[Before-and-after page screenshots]

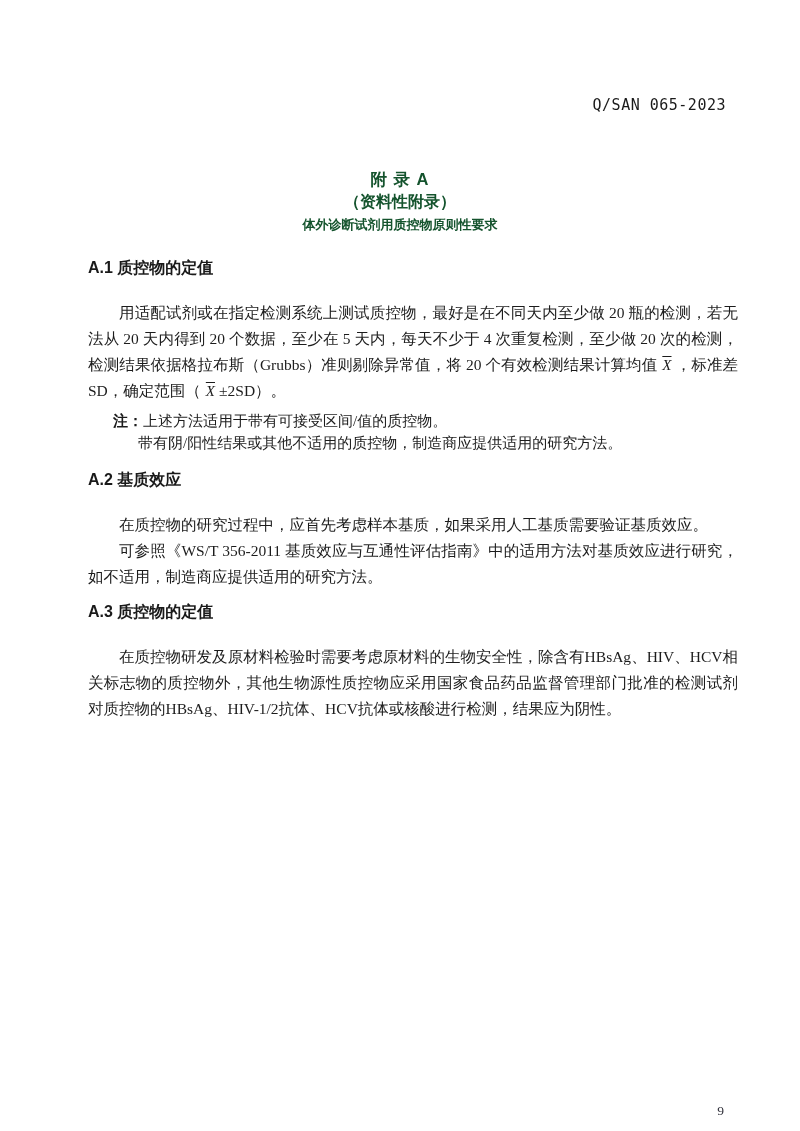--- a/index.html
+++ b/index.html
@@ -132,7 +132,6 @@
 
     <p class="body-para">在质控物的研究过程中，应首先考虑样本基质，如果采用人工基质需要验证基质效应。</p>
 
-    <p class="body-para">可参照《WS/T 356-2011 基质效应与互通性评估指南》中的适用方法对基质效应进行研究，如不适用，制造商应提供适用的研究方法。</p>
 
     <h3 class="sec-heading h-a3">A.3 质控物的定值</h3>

:: Work to complete ::
An answer consisting of the number alone is required: how many lines in the entries hold the string "para"?

:: Exercise solution ::
2